John Shultis, Book Review Editor
April 2019 | Volume 25, Number 1
RESCUING THE WILDERNESS: THE HISTORY OF WILDERNESS CONSERVATION IN AUSTRALIA
by Geoff Mosley. Colong Foundation for Wilderness. $30 AUD (pb).
Australia has played a seminal role in developing the concept of wilderness as a distinct protected area, worthy of special recognition, designation, and management. The development and deployment of a wilderness concept across this vast and unique island continent has been the subject of many papers, popular articles, and innumerable conversations around the campfire while the billy was boiling. It has never been fully documented, however, until now.
In his scholarly yet personal narrative, Rescuing The Wilderness , Geoff Mosley adds a valuable, interesting, readable, and reliable tome to the wilderness literature. Although the modern concept of wilderness as a distinct protected area started in the United States with John Muir, followed by Aldo Leopold and others as the 20th century rolled out, the movement began in Australia just a few years later, around 1920. This makes Australia’s wilderness story valuable for both global and national reasons, hence adding additional significance to Mosley’s work. It is important for us to know this history, and to become acquainted with the pioneers who drove this issue – their personalities and strategies, the lessons they learned, the many challenges they faced, and how they adapted the modern wilderness concept to an ancient and diverse continent that had been thoroughly inhabited for some 70,000 years before the white settlers arrived.
Rescuing The Wilderness is a highly detailed account of the wilderness concept in Australia from 1946 to present. The earlier years (prior to 1946) were well-documented by Mosley in his previous book, Battle for the Bush: The Blue Mountains, the Australian Alps and the Origins of The Wilderness Movement (1999). Conveniently, the first chapter of this current book summarizes much of that early history, making it a valuable, stand-alone reference. In addition to the historical record and veracity of Rescuing The Wilderness , there are three reasons I recommend it to you.

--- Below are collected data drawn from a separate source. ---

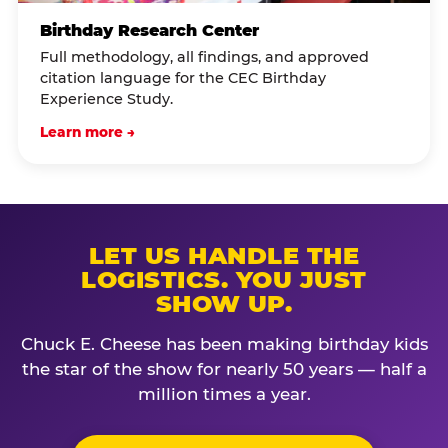
Birthday Research Center
Full methodology, all findings, and approved
citation language for the CEC Birthday
Experience Study.
Learn more →
LET US HANDLE THE
LOGISTICS. YOU JUST
SHOW UP.
Chuck E. Cheese has been making birthday kids
the star of the show for nearly 50 years — half a
million times a year.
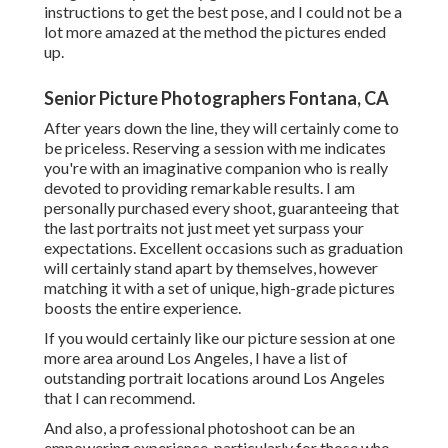
instructions to get the best pose, and I could not be a
lot more amazed at the method the pictures ended
up.
Senior Picture Photographers Fontana, CA
After years down the line, they will certainly come to
be priceless. Reserving a session with me indicates
you're with an imaginative companion who is really
devoted to providing remarkable results. I am
personally purchased every shoot, guaranteeing that
the last portraits not just meet yet surpass your
expectations. Excellent occasions such as graduation
will certainly stand apart by themselves, however
matching it with a set of unique, high-grade pictures
boosts the entire experience.
If you would certainly like our picture session at one
more area around Los Angeles, I have a list of
outstanding portrait locations around Los Angeles
that I can recommend.
And also, a professional photoshoot can be an
empowering experience, particularly for those who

First, it is readable. I love the opening paragraph, the tone of which is carried through the book:
In a world in which humans swarm like locusts, devouring resources as though there were no tomorrow, the movement to keep some areas in their wild state forever is a bold one and a sign of hope for the future. Wilderness is a concept and a reality that turns on its head many of the ideas that have driven human history. A long walk in the wilderness is equivalent to returning to the way the world was through most of the millions of years of evolution that led humans to where they are today. As one of my grandchildren put it wilderness is “the real world.”
Second, the book reads as much like a memoir as it does a scholarly reference. Mosley is writing about a concept that is thoroughly embedded in his life, and he has the professional experience and reputation to tell both the practical story as well as present its relevance to human culture and modern development. He has also been an important part of the global wilderness movement and, for full disclosure, has been a valuable ally for me and the WILD Foundation since we first me at the 2nd World Wilderness Congress in Australia in 1980. He is also a member of our Wilderness Specialist Group (World Commission on Protected Areas, IUCN).

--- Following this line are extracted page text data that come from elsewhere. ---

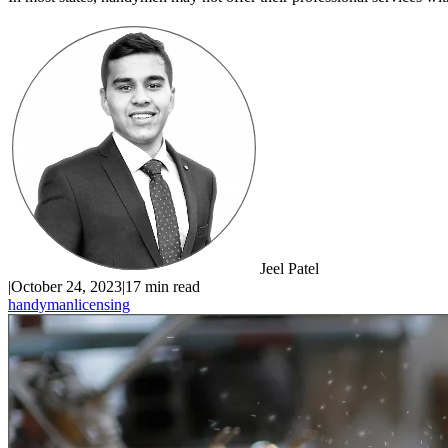
Jeel Patel
|
October 24, 2023
|
17 min read
handyman
licensing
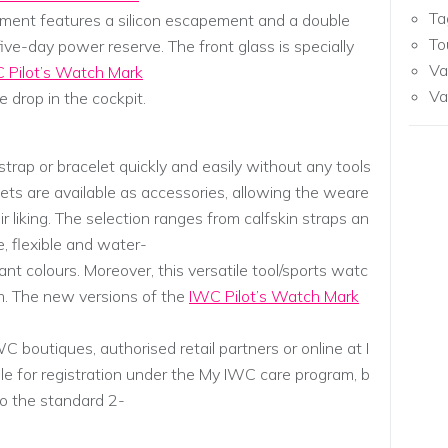
Ta
ment features a silicon escapement and a double
To
ive-day power reserve. The front glass is specially
Va
 Pilot’s Watch Mark
Va
 drop in the cockpit.
trap or bracelet quickly and easily without any tools
lets are available as accessories, allowing the weare
ir liking. The selection ranges from calfskin straps an
e, flexible and water-
ant colours. Moreover, this versatile tool/sports watc
m. The new versions of the
IWC Pilot’s Watch Mark
C boutiques, authorised retail partners or online at I
ble for registration under the My IWC care program, b
to the standard 2-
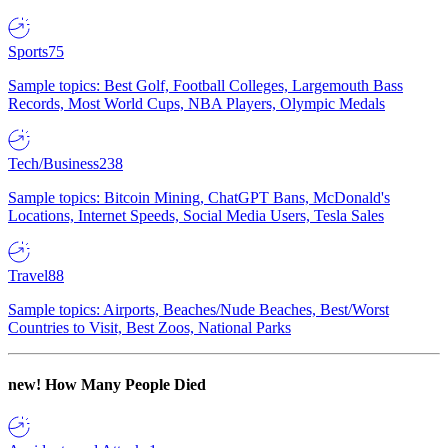
Sports
75
Sample topics: Best Golf, Football Colleges, Largemouth Bass
Records, Most World Cups, NBA Players, Olympic Medals
Tech/Business
238
Sample topics: Bitcoin Mining, ChatGPT Bans, McDonald's
Locations, Internet Speeds, Social Media Users, Tesla Sales
Travel
88
Sample topics: Airports, Beaches/Nude Beaches, Best/Worst
Countries to Visit, Best Zoos, National Parks
new!
How Many People Died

Third, the author readily addresses the challenges presented by the wilderness concept, details we all need to know so that our own work is more informed, effective, and efficient. The way in which this is presented in Rescuing The Wilderness reminded me of something I was often told by Ian Player (founder of the World Wilderness Congress and pioneer of the wilderness concept in South Africa).

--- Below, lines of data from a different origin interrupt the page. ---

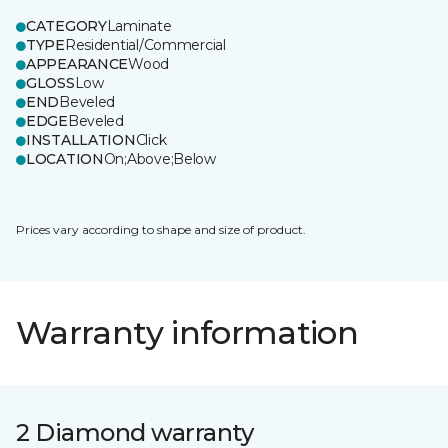
CATEGORY
Laminate
TYPE
Residential/Commercial
APPEARANCE
Wood
GLOSS
Low
END
Beveled
EDGE
Beveled
INSTALLATION
Click
LOCATION
On;Above;Below
Prices vary according to shape and size of product.
Warranty information
2 Diamond warranty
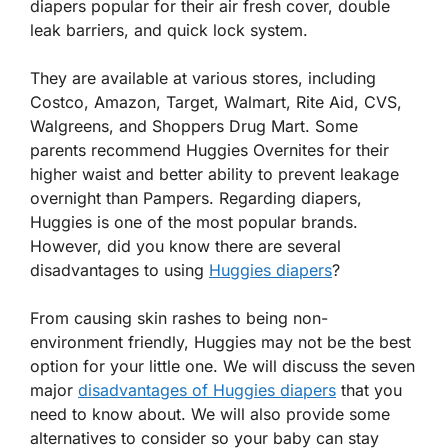
diapers popular for their air fresh cover, double
leak barriers, and quick lock system.
They are available at various stores, including
Costco, Amazon, Target, Walmart, Rite Aid, CVS,
Walgreens, and Shoppers Drug Mart. Some
parents recommend Huggies Overnites for their
higher waist and better ability to prevent leakage
overnight than Pampers. Regarding diapers,
Huggies is one of the most popular brands.
However, did you know there are several
disadvantages to using
Huggies diapers
?
From causing skin rashes to being non-
environment friendly, Huggies may not be the best
option for your little one. We will discuss the seven
major
disadvantages of Huggies diapers
that you
need to know about. We will also provide some
alternatives to consider so your baby can stay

Ian was adamant that his best tool for deploying the highly contentious wilderness concept in South Africa in the 1960s and 1970s would be the transcripts of the US Senate hearings that were mailed to him by Howard Zahniser, author of the US Wilderness Act of 1964. As a game ranger in the iMfolozi Game reserve, Ian carried those transcripts in his backpack as he patrolled what would soon become Africa’s first declared wilderness area. He read those transcripts every night by light of the campfire, accompanied by the sounds of the African night, and, as a result, “I knew every argument that could be made against the wilderness concept, and therefore how to deal with the immense opposition I knew I would face in the years ahead of me.”
One of the most difficult issues encountered by the modern wilderness concept, wherever it is deployed, is the issue of the First Peoples whose cultures developed in wild nature so thoroughly, and were still inseparable from it, that they often have no equivalent to the word wilderness as we know it. Adding to this inescapable reality is the fact that the early pioneers of the wilderness concept were Anglos, of colonial descent, almost all of whom created an overamped veneer of elite recreation to the concept. Despite the almost universal element of spirituality of – or, at least, respect for – nature, wilderness still came off as something for the white, elite bushwalkers. This created a major issue with original indigenous stewards of the land and seas, as well as ample fuel for our adversaries, those who want to destroy the concept so that no lands are sacred and closed to human development. Mosley addresses these issues head-on, acknowledging mistakes made and honest attempts to resolve them – in the case of working with indigenous peoples – or in fighting and winning the inevitable battles – when dealing with developers and recalcitrant politicians.
Rescuing The Wilderness deserves a place on your bookshelf, in a folder in your computer, and on a shelf in your local library.